However, claim 6 had been dressed up and recited: “The composition of claim 5 wherein the dietary supplement or sports drink [of claim 5] is a supplement for humans.”  Claim 1 of U.S. Patent No. 7,825,084 read as follows: “A human dietary supplement, comprising beta-alanine in a unit dosage of between about 0.4 grams to 16 grams, wherein the supplement provides a unit dosage of beta-alanine.”

These added elements gave the Natural Alternatives panel a lot to work with.
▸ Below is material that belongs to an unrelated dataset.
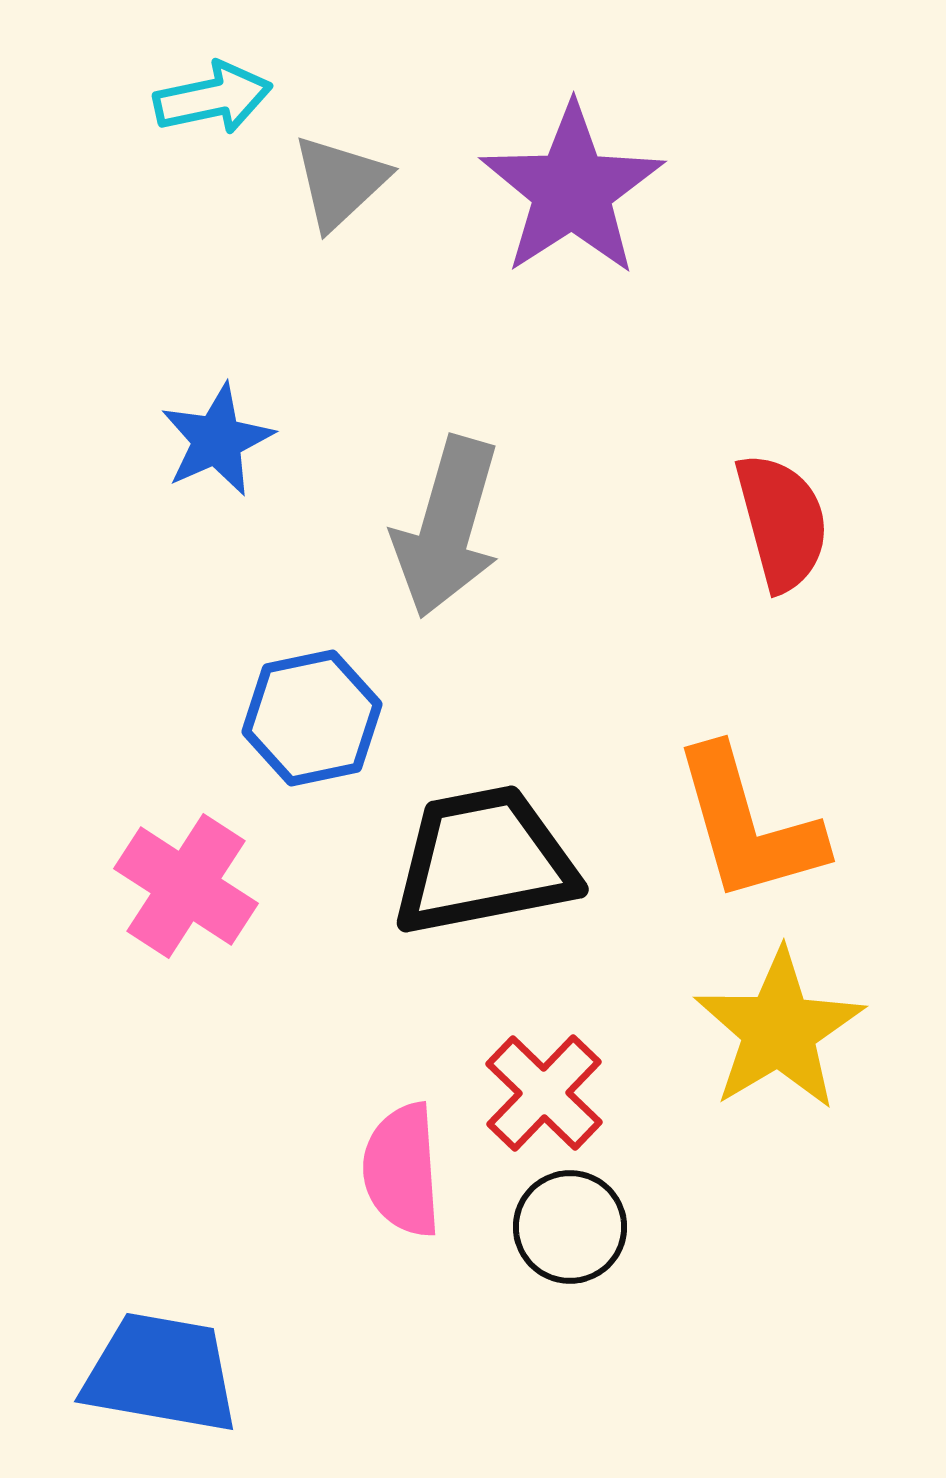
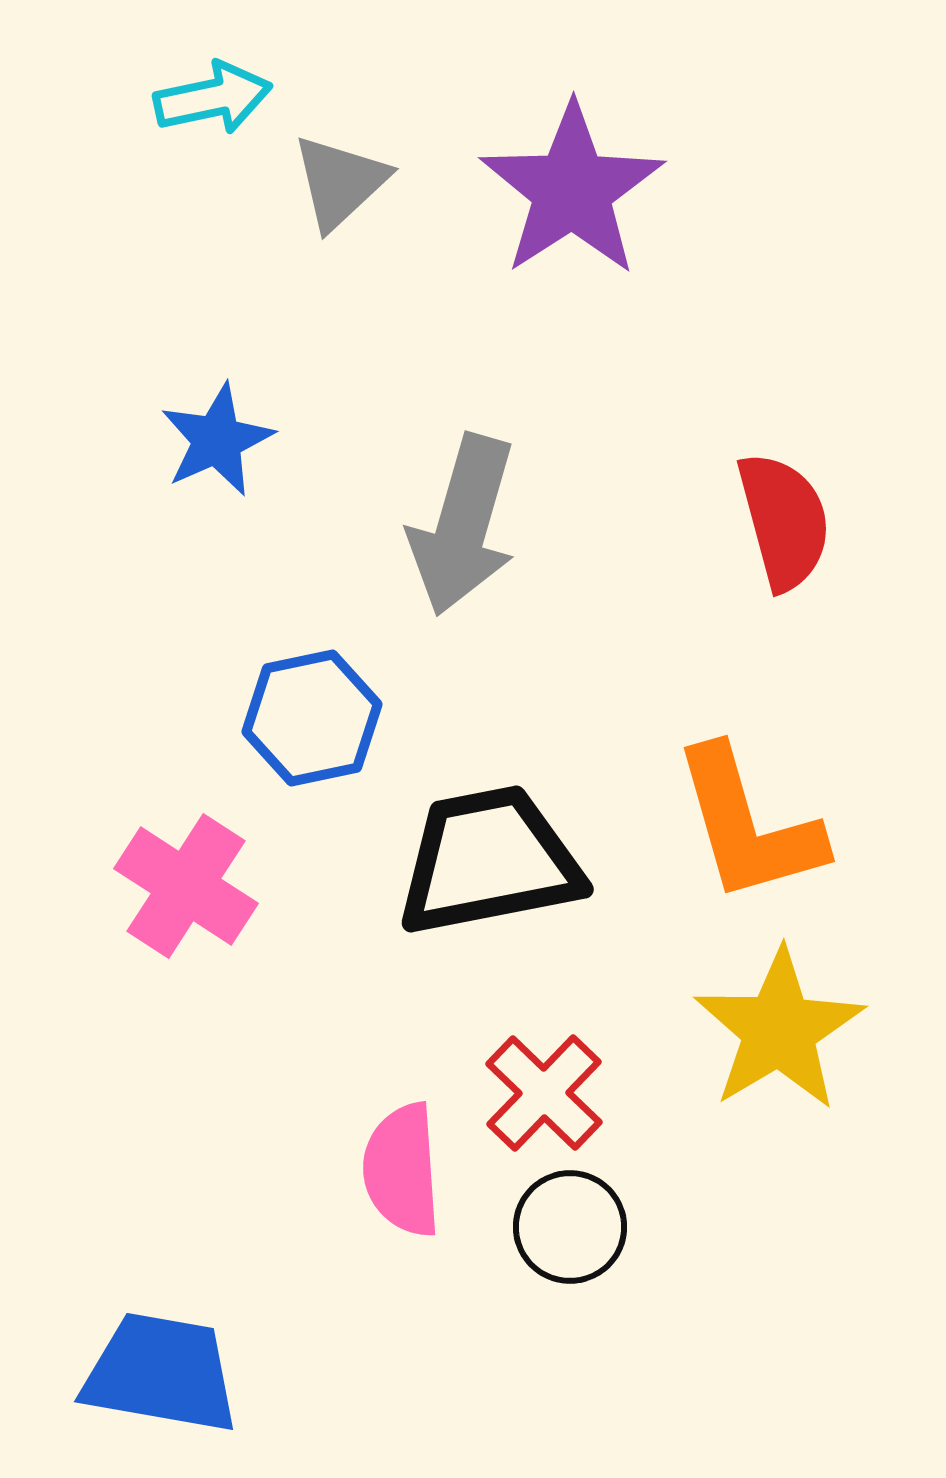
red semicircle: moved 2 px right, 1 px up
gray arrow: moved 16 px right, 2 px up
black trapezoid: moved 5 px right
Natural Alternatives also benefited from a broad claim construction: “dietary supplement” … and “human dietary supplement” were construed to mean “an addition to the human diet, which is not a natural or conventional food, which effectively increases athletic performance and is manufactured to be used over a period of time.” The panel homed in on the requirement in Chakrabarty that patent eligibility of a composition made from a natural product can turn on the composition’s different characteristics and “the potential for significant utility.” The panel ruled:

“…the Product Claims are directed to specific treatment formulations that incorporate natural products, but [claims 5-6 and claim l of the 084 patent] have different characteristics and can be used in a manner that beta-alanine as it appears in nature cannot … At this stage of the litigation, it has been sufficiently alleged that these characteristics provide significant utility, as the claimed dosage forms can be used to increase athletic performance in a way that naturally occurring beta-alanine cannot.”
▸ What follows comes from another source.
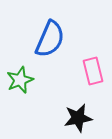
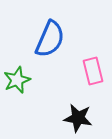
green star: moved 3 px left
black star: rotated 20 degrees clockwise
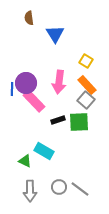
So “dietary supplement” has to do a lot of the heavy lifting to meet the Chakrabarty test. The panel relied on testimony that the combination could have synergistic effects, as well as somewhat cryptic language in other expert opinions and a line in the specification related to insulin sensitivity. In fact. The panel went through the specification to find if “the dietary supplement limitation” was disclosed to be well-understood, routine, and conventional, and concluded that it was not.

The patent claims in suit in Chromadex had so few helpful limitations to draw from. The only difference between NR as it occurs in milk – along with the other claim limitations such as the presence of tryptophan and  sugar – is that the claims recited that the NR was “isolated”. The panel spent few pages disposing of this limitation, relying on Myriad: “As in Myriad, under the circumstances presented here, the act of isolating the NR compared to how NR naturally exists in milk is not sufficient on its own, to confer patentability.” Even though only trace amounts of NR exist in milk, the claim was deemed broad enough to read on milk per se.
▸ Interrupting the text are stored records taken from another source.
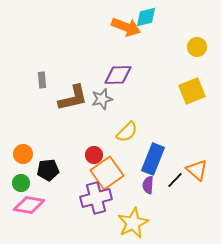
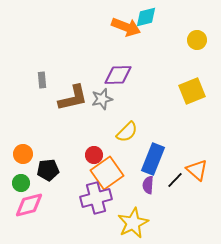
yellow circle: moved 7 px up
pink diamond: rotated 24 degrees counterclockwise
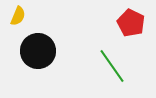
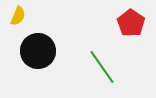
red pentagon: rotated 8 degrees clockwise
green line: moved 10 px left, 1 px down
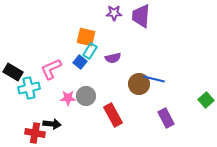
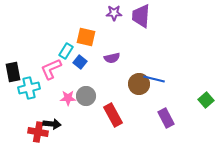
cyan rectangle: moved 24 px left
purple semicircle: moved 1 px left
black rectangle: rotated 48 degrees clockwise
red cross: moved 3 px right, 1 px up
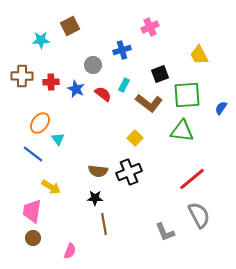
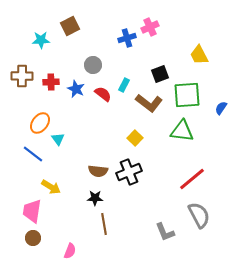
blue cross: moved 5 px right, 12 px up
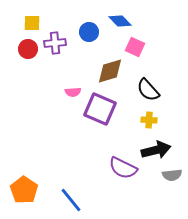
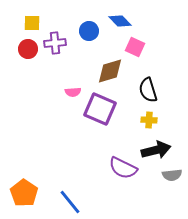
blue circle: moved 1 px up
black semicircle: rotated 25 degrees clockwise
orange pentagon: moved 3 px down
blue line: moved 1 px left, 2 px down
Even the claim element reciting that the NR increases NAD+ biosynthesis did not help, since the panel found that milk increases NAD+ upon consumption, even though it acted by a different mechanism. The panel even went so far as to state that the isolation step itself was conventional. In the panel’s view, the claims were based on the inventor’s discovery of a natural correlation, and we all know how much weight that fact is given in a patent eligibility analysis.